Marco Montanari of Deutsche Bank explains the potential for using high-dividend paying stocks in ETFs as a theme for adding value.
Date: May 2011
There are two main reasons for this – first, yields are very low, and secondly, the last 10 years’ performance shows that value stocks have outperformed other types of equities.
When looking at a sub-index such as the MSCI Asia ex-Japan high-dividend, for example, it outperformed on an annual basis by more than 3%, said Montanari.
And then looking at rolling one-year investments, 70% of the time over the past 10 years investors would have got a better return through buying the high-dividend index, he added.
Further, Asia has some of the highest dividend-paying stocks globally.
The potential for high-dividend stocks within ETFs
On the private banking and discretionary side of the ETF business, Montanari said that many managers have been working on funds with high-dividend stocks as underlyings.
He said he expects this segment to continue to grow because during market downturns, stocks paying higher dividends have been able to limit the losses to a certain extent through their dividends.
To create the ETF, managers don’t just pick the stocks which pay the highest dividend, he explained. Instead their analysis is much more robust.
For example, they take the main index first and exclude any REITs. Their screening process then involves them removing stocks whose earnings are too low, to avoid artificially inflating any dividends, as well as those stocks whose dividends are too high and which are therefore not sustainable.
They then pick the stocks where the dividends are at least 30% higher than the average level for the index.
As a result, said Montanari, it is not about picking the stocks with the highest dividends once every three years – rather a bi-annual rebalancing based on these rules.

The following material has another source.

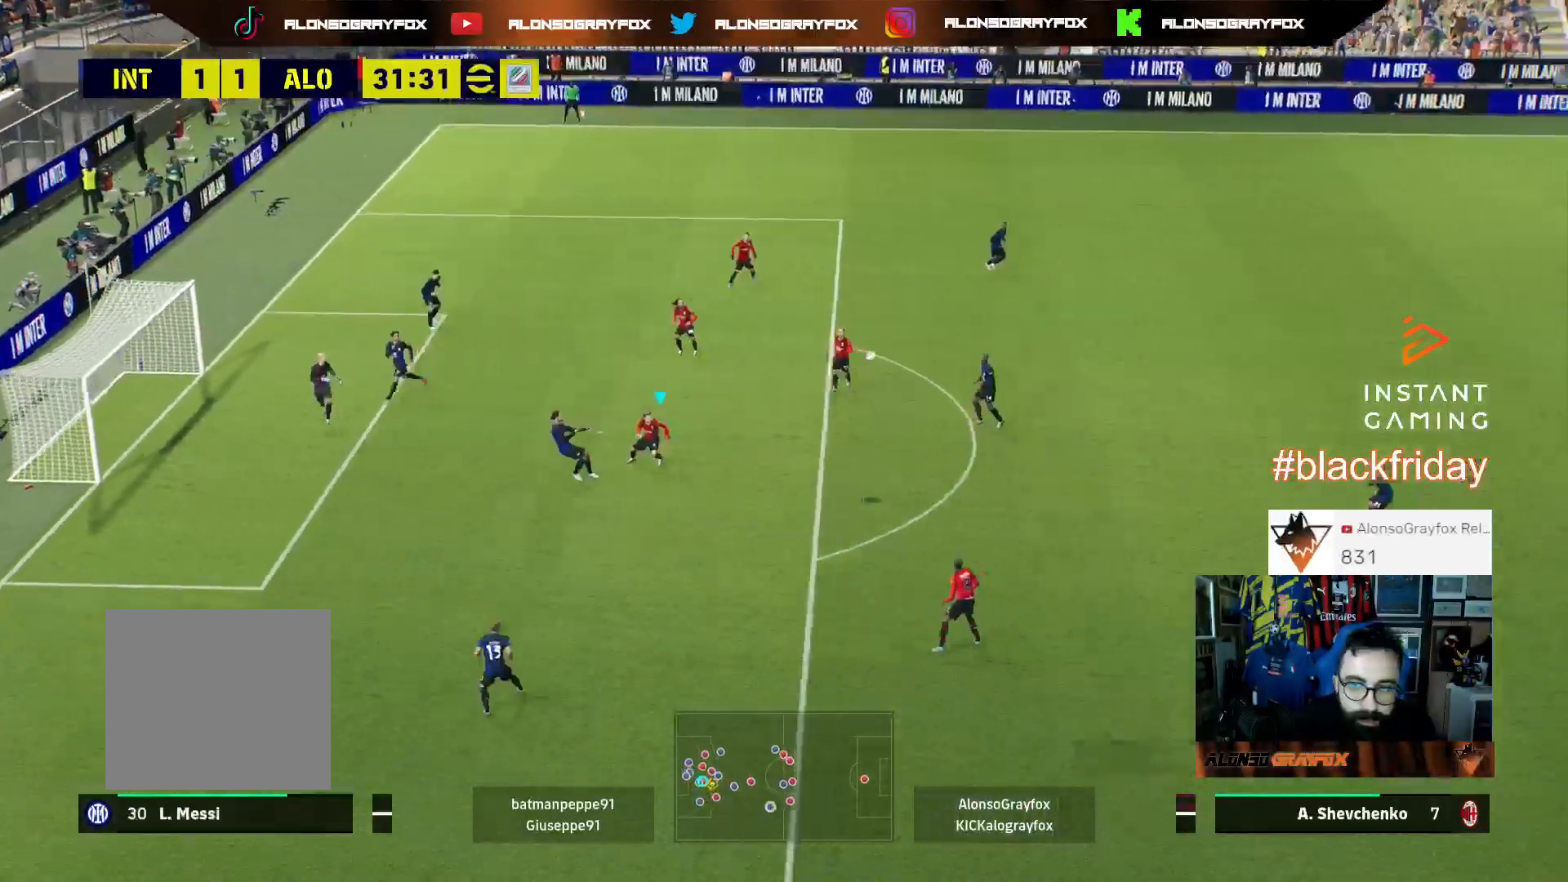
{"buttons": ["DPAD_DOWN"], "left_stick": "center", "right_stick": "center", "events": [[233, "CROSS", "up"], [433, "DPAD_DOWN", "down"]]}
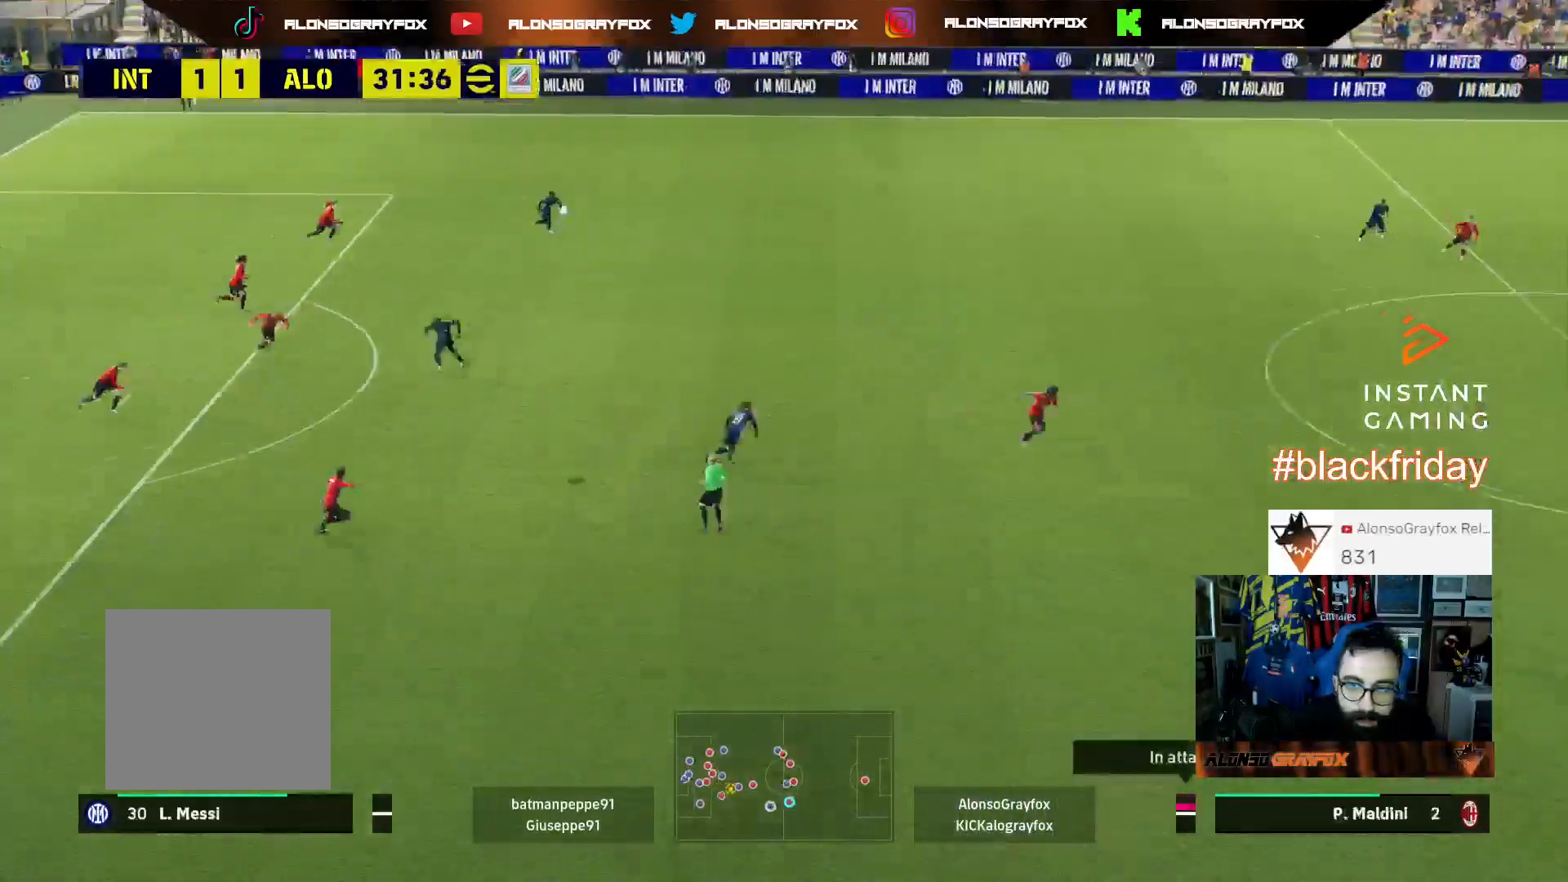
{"buttons": ["R1", "L3"], "left_stick": "left", "right_stick": "center", "events": [[67, "DPAD_DOWN", "up"], [100, "DPAD_DOWN", "down"], [233, "DPAD_DOWN", "up"], [300, "left_stick", "left"], [367, "L3", "down"], [367, "R1", "down"]]}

It is something which would take individual investors a lot of time to do a similar thing manually, he said.
Actively-managed ETFs
According to Montanari, 80% of the ETF investor base in Europe and Asia is institutional, which use the product as an asset allocation tool to implement their view.
If there is a product, therefore, which already tries to do this job for them, it will be difficult for them to invest in because it will be almost impossible to predict what these investors will want from the ETF specifically.